How long before everyones drivers license has one?
"If any question why we died, Tell them because our fathers lied."
hahaha, thats great stuff
Who is asking for this? I hardly doubt it's the consumer. Average Joe consumer doesn't care a rip.
This to me sounds like an invention without a purpose of benefiting a consumer - so why waste the money developing it.
Unless of course there is another alterior motive - i.e. tracking in general. Seems like people freak out about the possibly of RFID on products they buy, but would they if it was tied to *security* of their accounts.. Maybe not and if so, how very sad...
Network/telecommunications is much cheaper and widely available in North America than smart cards.
Very little smart card payment processing technology has been actually implemented as well.

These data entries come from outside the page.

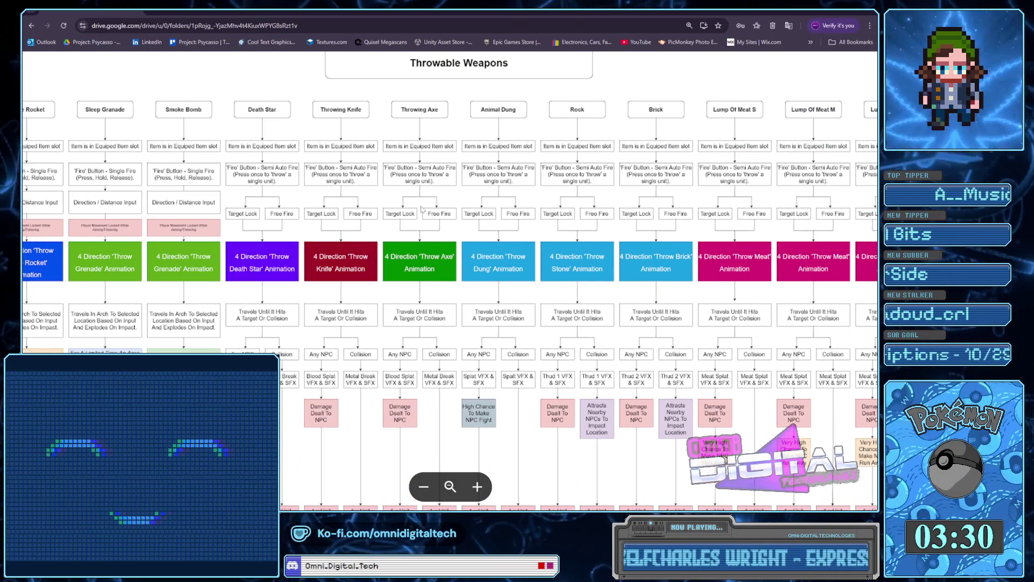
pyautogui.scroll(-1, 422, 209)
pyautogui.scroll(2, 422, 209)
pyautogui.scroll(-1, 422, 209)
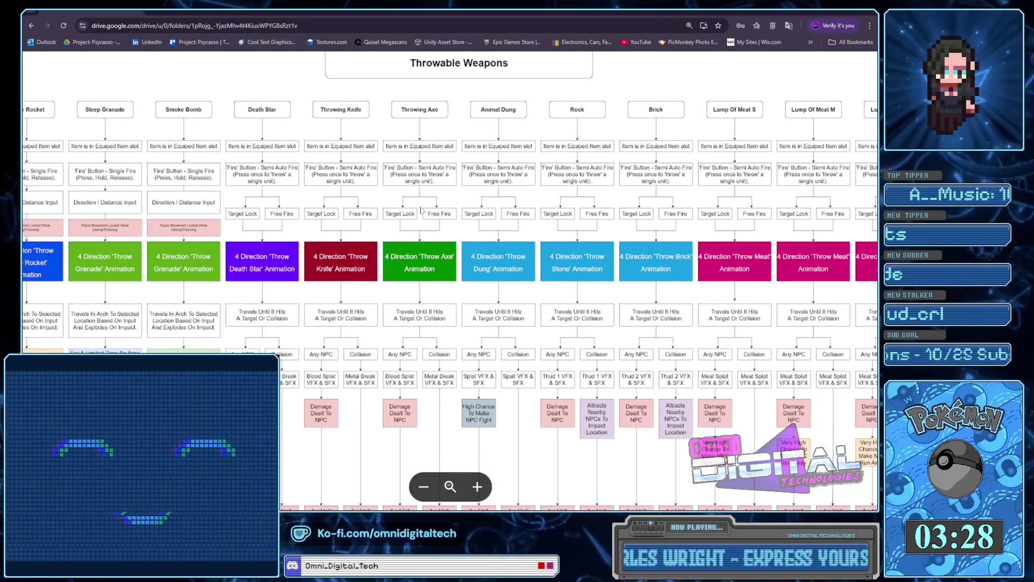
pyautogui.scroll(1, 422, 210)
pyautogui.scroll(-1, 422, 210)
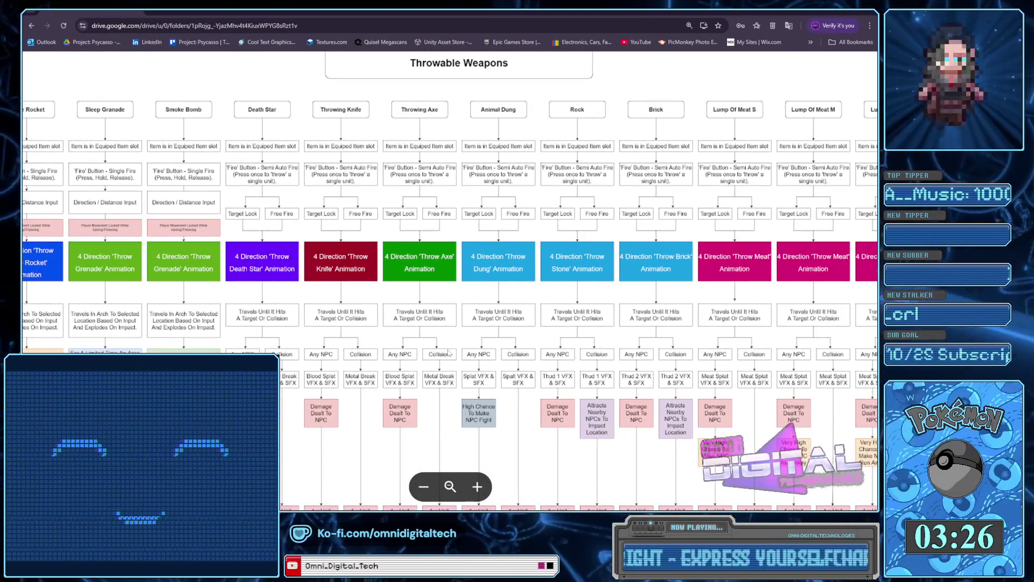
pyautogui.scroll(-4, 430, 476)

http://www.maxineudall.com/2010/02/should-economists-be-sued-for-malpractice.html
According to the Mastercard site, the RFID tags will carry exactly the same information as the magnetic strip. And while these cards may indeed return encrypted information, there is no challenge/response system. That's just not how they work. When you broadcast the correct radio frequency close enough to these tags, they just resonate and play back (over radio waves) a predetermined string, encrypted or not. If you have a matching reader at your disposal, you have the means to read every RFID within range. Where would you get such a reader? Why, you could steal one, buy one at a distressed business auction, or open a small store and order one from Mastercard. Think of the RFID tag reader just like the magnetic stripe reader, but you don't have to do the "swipe."

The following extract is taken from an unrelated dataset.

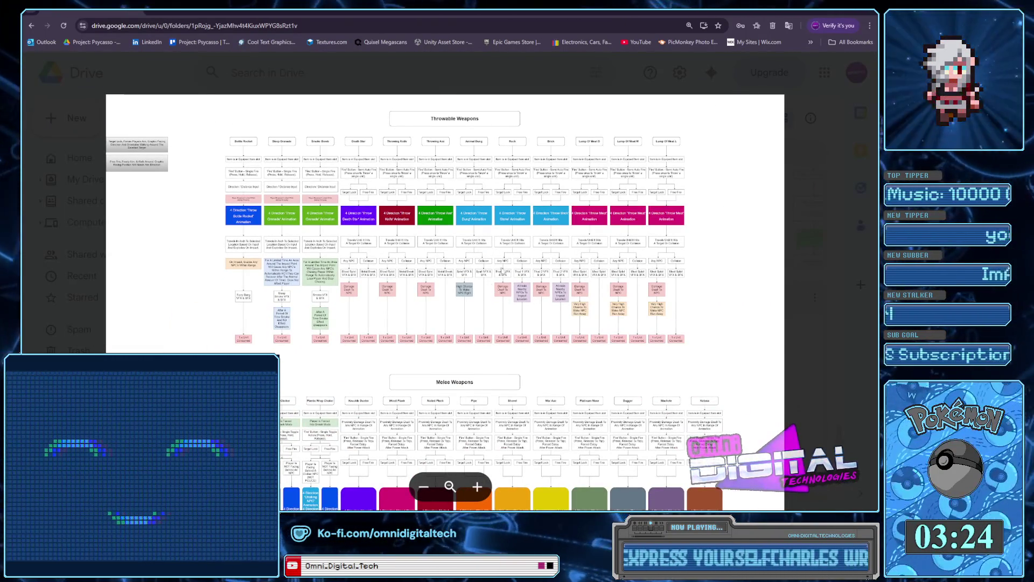
pyautogui.scroll(3, 523, 248)
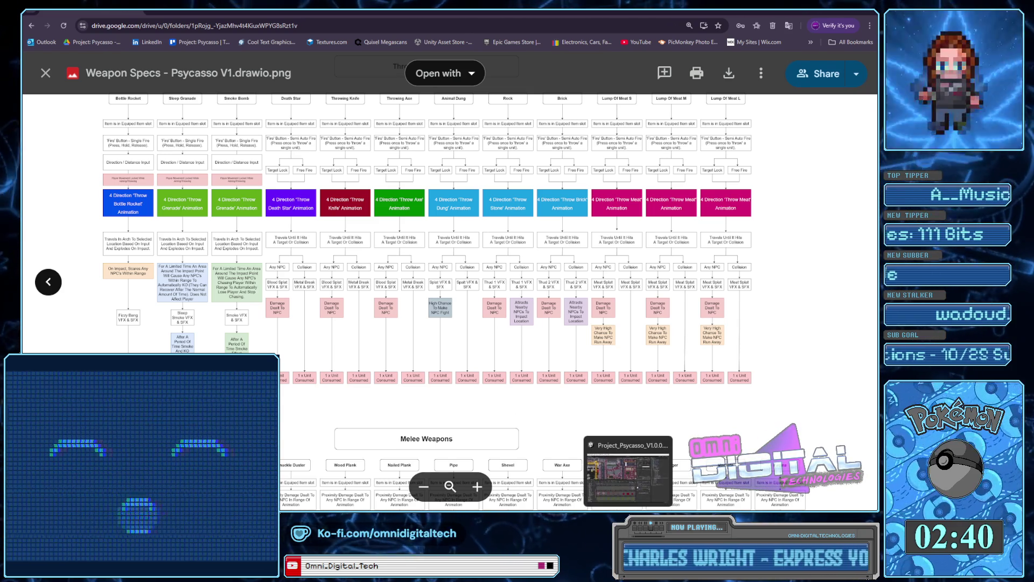
pyautogui.click(615, 506)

Sometimes I worry that I'll develop Alzheimer's disease, but no one will notice.
ttt
"There is nothing more frightful than ignorance in action." Johann Wolfgang von Goethe
Actualy, there are smart RFID cards. If you check out the HID iClass cards which are read/write and offer encription and mutual authentication. I would hope that MC plans on using something like this.
...
hello
if you implant rfid tags into people as well as in the cards so both must be present. before card would work it may help with theft by walk by card scanning!
jmho
my rfid tag number is 666
So, tell me, how well can the typical Wal-Mart employee tell the difference between a real ID and a fake ID? If someone steals or dupes my Credit Card or ATM card and steals my Pin, whatever, and you card them and they have an ID that says it is me, but has their picture on it and not me, how can you tell? They can even dupe holgrams now.
:)
Next I suppose you will tell me there has to be a thumbprint or retna scan ID to verify they are who they say they are.
Remember, Slashdot does not have a -1 disagree moderation, and no, troll, flamebait, and overrated are not substitutes.
Can they create modified RFIDs tags that require pushing a button on the card or say placing your finger in a spot that completes a circuit? That way no one could steal the info because the RFID is off without the circuit, and you could use the card when you want by just completing the circuit.
Possible?
Party at O'zorgnax's Pub! Buy me a Slurmtini aye?